Il est vrai que, pour le voyageur qui n’a pu trouver place dans l’autorail et qui monte à bord d’une remorque XR-7200, rien n’est fait pour assurer un accueil chaleureux et réconfortant… Même si, depuis 1956, la suppression officielle de la 3ᵉ classe par la SNCF fait que, dorénavant, ces remorques sont en 2ᵉ classe, elles sont fort loin d’offrir le confort de ces voitures classiques dont certaines, d’ailleurs, peuvent même être une ancienne 1ʳᵉ déclassée. Ici, la 2ᵉ classe est, jusqu’au bout des ongles et sans concession, de la 3ᵉ classe la plus « hard » ! Les 70 places assises, toutes en banquettes de 3 + 2 places de front, alignent, à perte de vue, leurs dossiers en « skaï » et même les strapontins qui semblent garnir, comme dans une salle de bal, l’immense plancher en tôle striée du compartiment à bagages sont aussi “hard” que les autres strapontins, ou que le WC rudimentaire, le tout étant dans la même ambiance à l’autre extrémité de la remorque. Au plafond de ces vastes compartiments à bagages, ces crochets à vélos garnissent les plafonds de tôle nue. On peut rêver mieux, surtout au lendemain d’une guerre qui a appris à rêver d’une vie meilleure.

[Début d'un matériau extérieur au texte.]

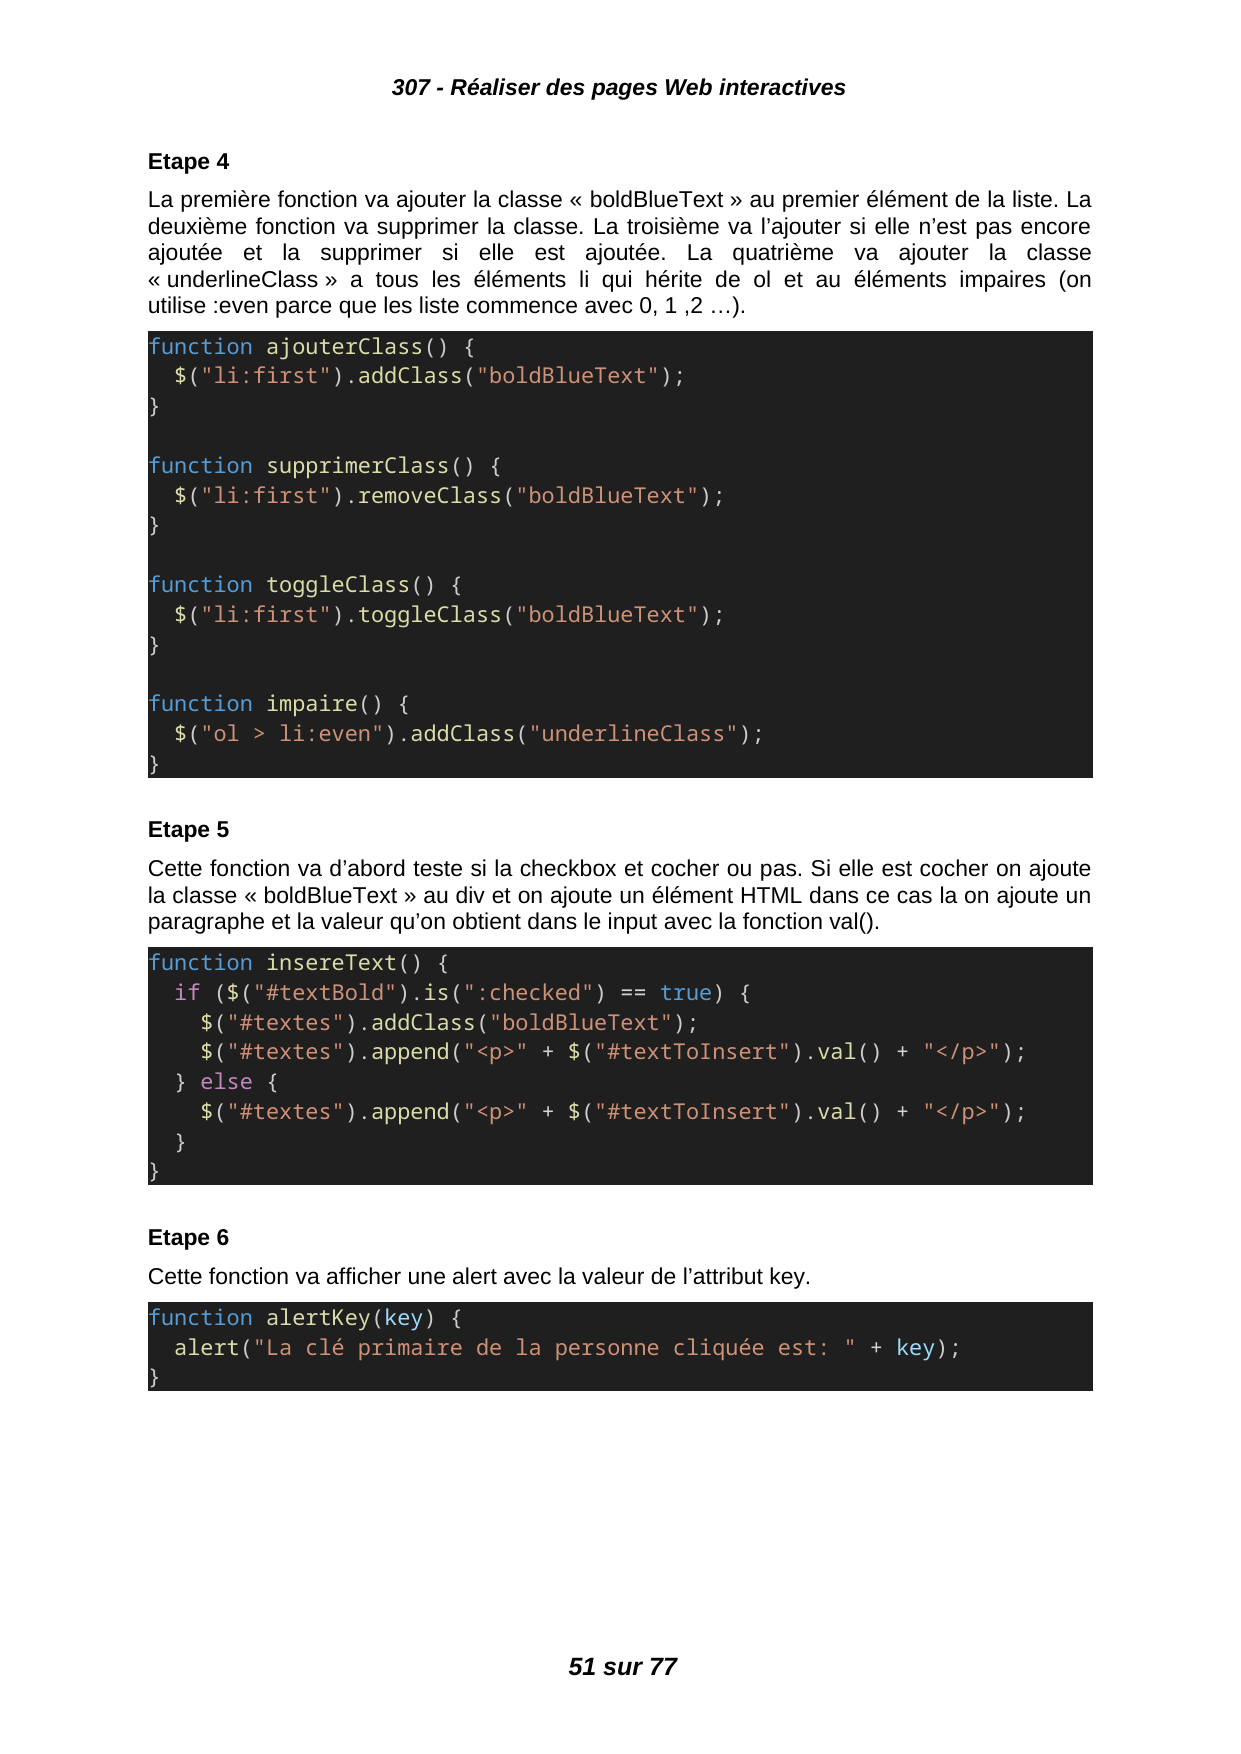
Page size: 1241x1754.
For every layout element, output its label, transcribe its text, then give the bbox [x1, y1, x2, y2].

Mais, dès les années 1940, la SNCF de l’époque a décidé de ne pas céder aux rêves du mieux voyager et du mieux vivre (contrairement à l’actuelle !), et elle conçoit un immense programme de construction de centaines de remorques semblables pour assurer l’ensemble des trains omnibus et une grande partie des trains directs et express du réseau d’après-guerre. Bref… à la remorque d’autorail, le bon peuple n’échappera pas, et c’est ce qui fait que, pour les années 1950 à 1970, l’autorail et ses remorques sont bien, par excellence, le train d’usage courant de la SNCF. Les XR-7200, pour leur part, tiendront bon jusqu’aux dernières années 1970, laissant aux remorques unifiées faire l’essentiel de ce travail.

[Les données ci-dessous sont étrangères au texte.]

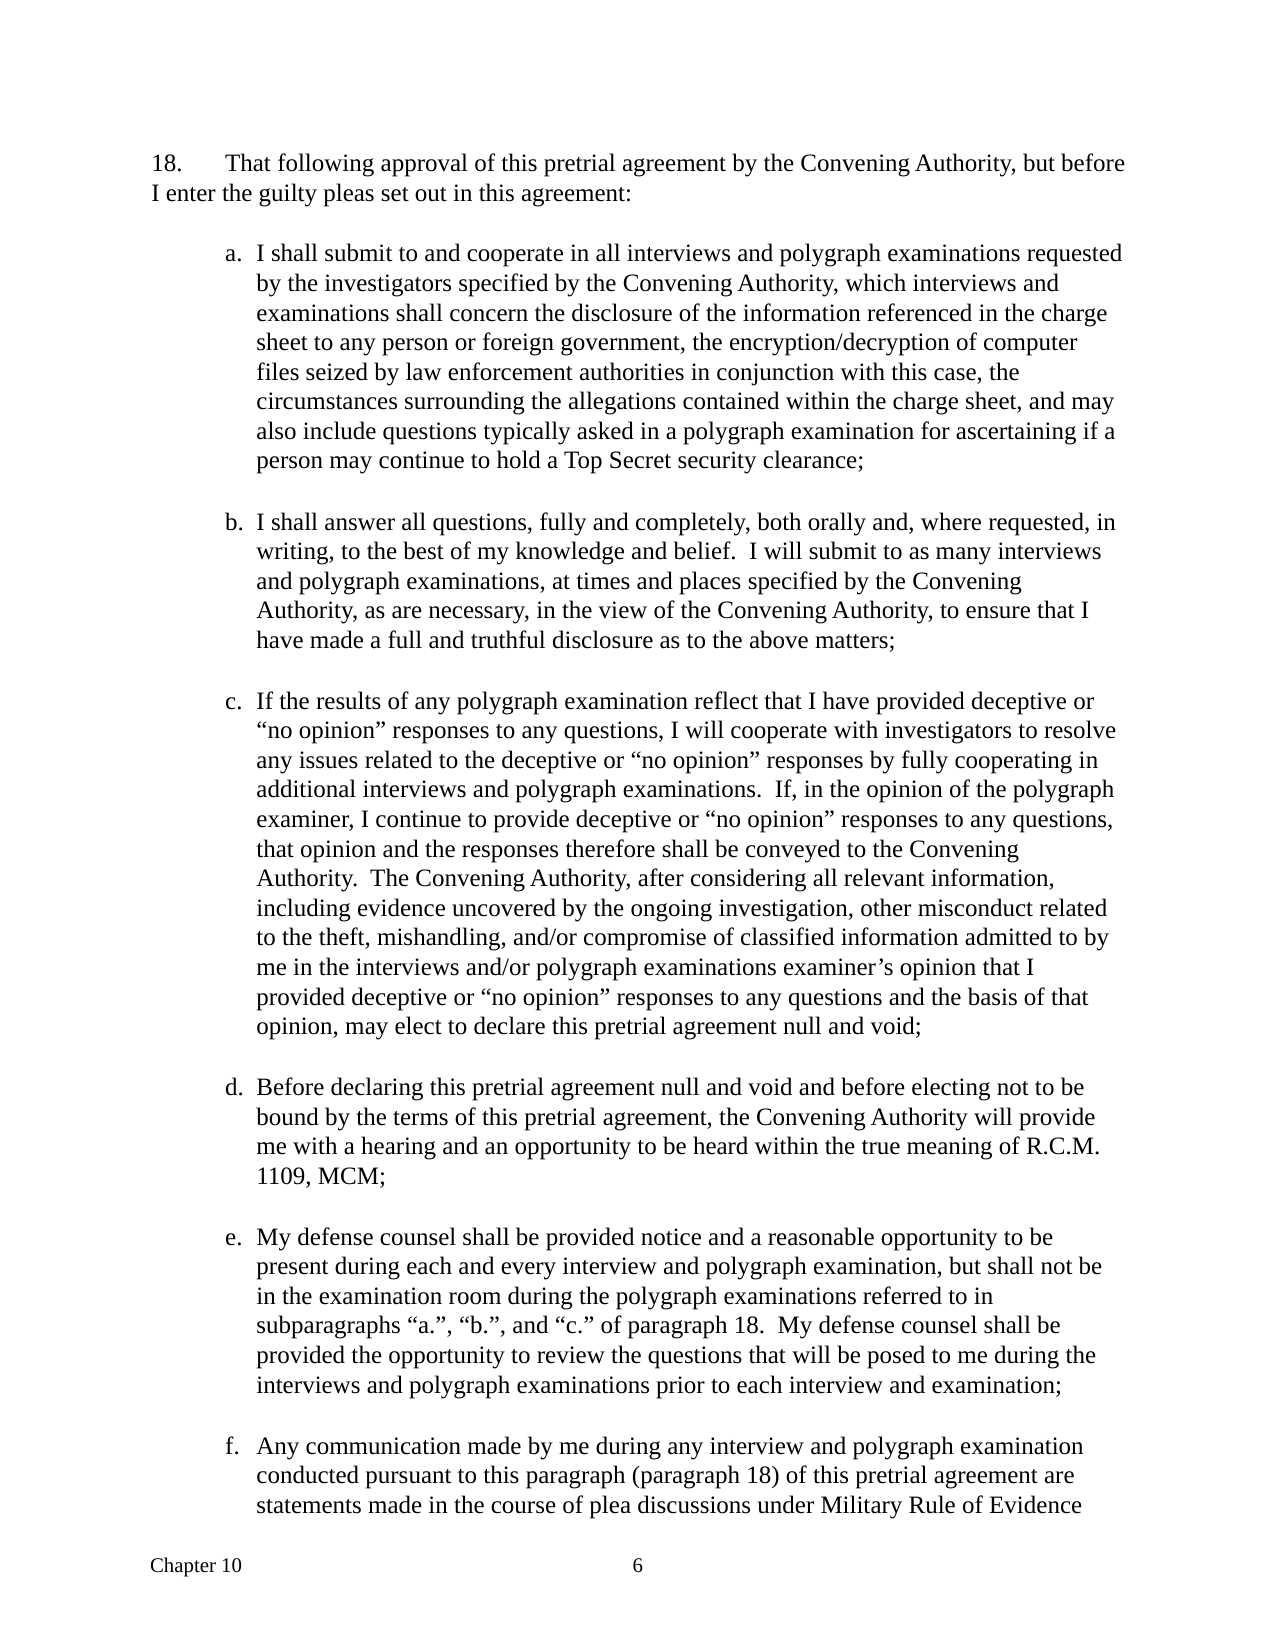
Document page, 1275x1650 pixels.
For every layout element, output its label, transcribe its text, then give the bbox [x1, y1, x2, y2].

list My defense counsel shall be provided notice and a reasonable opportunity to be present during each and every interview and polygraph examination, but shall not be in the examination room during the polygraph examinations referred to in subparagraphs “a.”, “b.”, and “c.” of paragraph 18. My defense counsel shall be provided the opportunity to review the questions that will be posed to me during the interviews and polygraph examinations prior to each interview and examination; [225, 1222, 1124, 1398]
list I shall answer all questions, fully and completely, both orally and, where requested, in writing, to the best of my knowledge and belief. I will submit to as many interviews and polygraph examinations, at times and places specified by the Convening Authority, as are necessary, in the view of the Convening Authority, to ensure that I have made a full and truthful disclosure as to the above matters; [225, 507, 1124, 654]
list That following approval of this pretrial agreement by the Convening Authority, but before I enter the guilty pleas set out in this agreement: [151, 148, 1126, 206]
list If the results of any polygraph examination reflect that I have provided deceptive or “no opinion” responses to any questions, I will cooperate with investigators to resolve any issues related to the deceptive or “no opinion” responses by fully cooperating in additional interviews and polygraph examinations. If, in the opinion of the polygraph examiner, I continue to provide deceptive or “no opinion” responses to any questions, that opinion and the responses therefore shall be conveyed to the Convening Authority. The Convening Authority, after considering all relevant information, including evidence uncovered by the ongoing investigation, other misconduct related to the theft, mishandling, and/or compromise of classified information admitted to by me in the interviews and/or polygraph examinations examiner’s opinion that I provided deceptive or “no opinion” responses to any questions and the basis of that opinion, may elect to declare this pretrial agreement null and void; [225, 686, 1124, 1040]
list Before declaring this pretrial agreement null and void and before electing not to be bound by the terms of this pretrial agreement, the Convening Authority will provide me with a hearing and an opportunity to be heard within the true meaning of R.C.M. 1109, MCM; [225, 1072, 1124, 1190]
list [225, 1431, 1124, 1519]
list I shall submit to and cooperate in all interviews and polygraph examinations requested by the investigators specified by the Convening Authority, which interviews and examinations shall concern the disclosure of the information referenced in the charge sheet to any person or foreign government, the encryption/decryption of computer files seized by law enforcement authorities in conjunction with this case, the circumstances surrounding the allegations contained within the charge sheet, and may also include questions typically asked in a polygraph examination for ascertaining if a person may continue to hold a Top Secret security clearance; [225, 238, 1124, 474]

Qui gère ces véhicules difficiles à classer ?
Une des difficultés est de savoir si les remorques sont du monde des autorails, ou si elles sont des voitures à voyageurs. Dans le premier cas, elles dépendent des services du matériel moteur de la Direction du Matériel de la SNCF, et dans le second, elles dépendent des services du matériel remorqué.

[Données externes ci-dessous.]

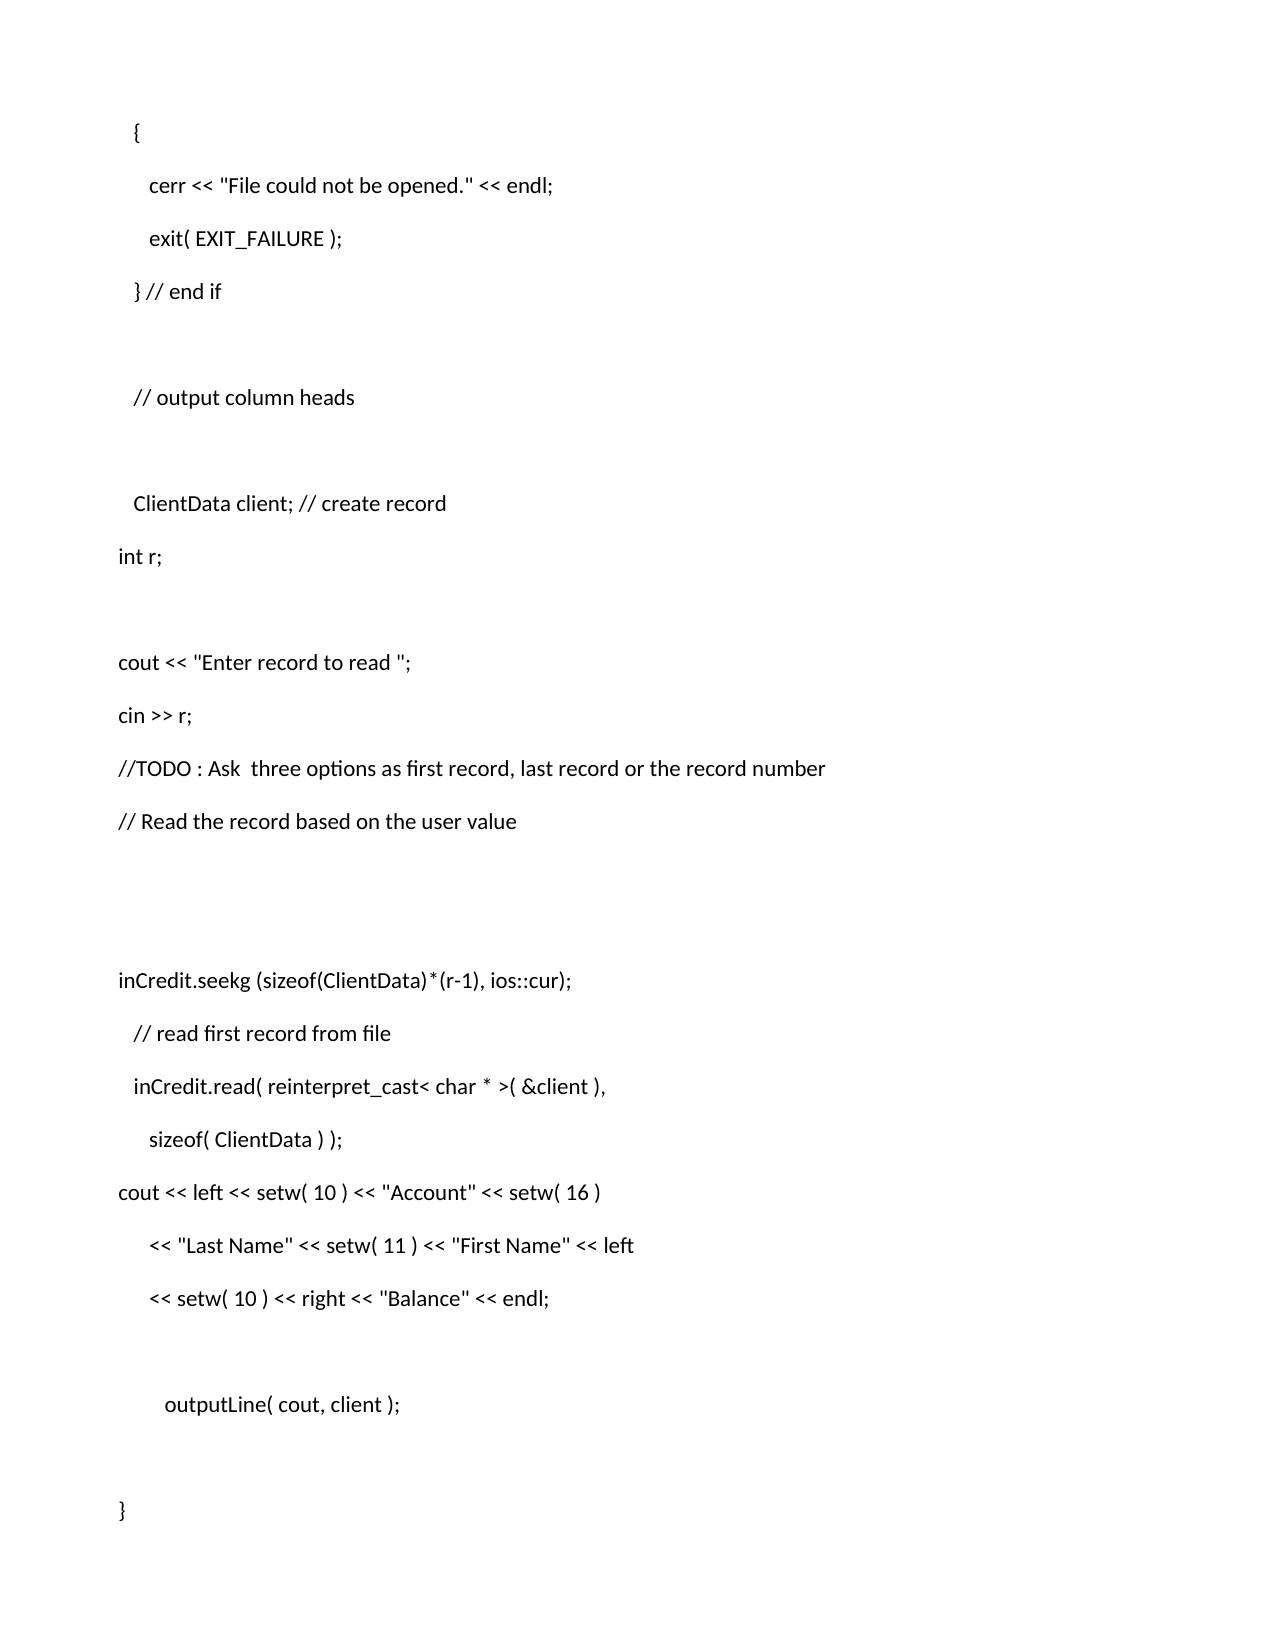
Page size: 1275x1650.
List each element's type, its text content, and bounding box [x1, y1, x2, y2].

text // output column heads [118, 383, 1157, 411]
text ClientData client; // create record [118, 489, 1157, 517]
text cout << "Enter record to read "; [118, 648, 1157, 676]
text // Read the record based on the user value [118, 807, 1157, 835]
text // read first record from file [118, 1019, 1157, 1047]
text inCredit.read( reinterpret_cast< char * >( &client ), [118, 1072, 1157, 1101]
text cin >> r; [118, 701, 1157, 729]
text cerr << "File could not be opened." << endl; [118, 171, 1157, 199]
text outputLine( cout, client ); [118, 1391, 1157, 1419]
text << "Last Name" << setw( 11 ) << "First Name" << left [118, 1232, 1157, 1259]
text //TODO : Ask three options as first record, last record or the record number [118, 754, 1157, 782]
text << setw( 10 ) << right << "Balance" << endl; [118, 1284, 1157, 1313]
text int r; [118, 542, 1157, 570]
text { [118, 118, 1157, 146]
text sizeof( ClientData ) ); [118, 1126, 1157, 1153]
text inCredit.seekg (sizeof(ClientData)*(r-1), ios::cur); [118, 966, 1157, 994]
text } [118, 1497, 1157, 1525]
text cout << left << setw( 10 ) << "Account" << setw( 16 ) [118, 1178, 1157, 1207]
text } // end if [118, 277, 1157, 305]
text exit( EXIT_FAILURE ); [118, 224, 1157, 252]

C’est ainsi que les remorques qui sont considérées comme étant « strictement liées à leurs motrices », même en cas de composition variable selon la demande, sont inscrites dans la « première catégorie » et sont traitées avec leurs motrices correspondantes au point de vue entretien et exploitation. La « seconde catégorie » des remorques est constituée de voitures classiques transformées pour servir de remorques d’autorail, comme ce fut le cas des 4000 voitures à deux essieux allemandes livrées en 1918, ou de voitures à deux essieux de l’ancien réseau PO-Midi ou de l’Ouest. La « troisième catégorie » est celle des remorques d’autorail construites en tant que telles, comme nos XR-7200 et les remorques unifiées qui leur font suite, et qui sont banalisées pour tous types d’autorails, et gérées par les services du matériel remorqué. Il est intéressant de savoir que, dans la SNCF des années 1990, les remorques d’autorail sont gérées par le service du matériel moteur.
Les autorails des décennies suivantes seront constitués d’une caisse soit de plusieurs caisses formant ce que l’on appellera des « éléments automoteurs » ce qui est, semble-t-il, moins engageant, question confort et performances, que le terme, désormais honni et dépassé, d'”autorail”. Il ne sera, dorénavant, question, dans la communication SNCF, que de “trains automoteurs” : mais, pour l’amateur qui a l’esprit observateur et subversif, comme il se doit, on peut noter que le terme d’autorail est bien toujours présent pour les “Autorails Grande Capacité” (AGC) est passé entre les gouttes et survit toujours.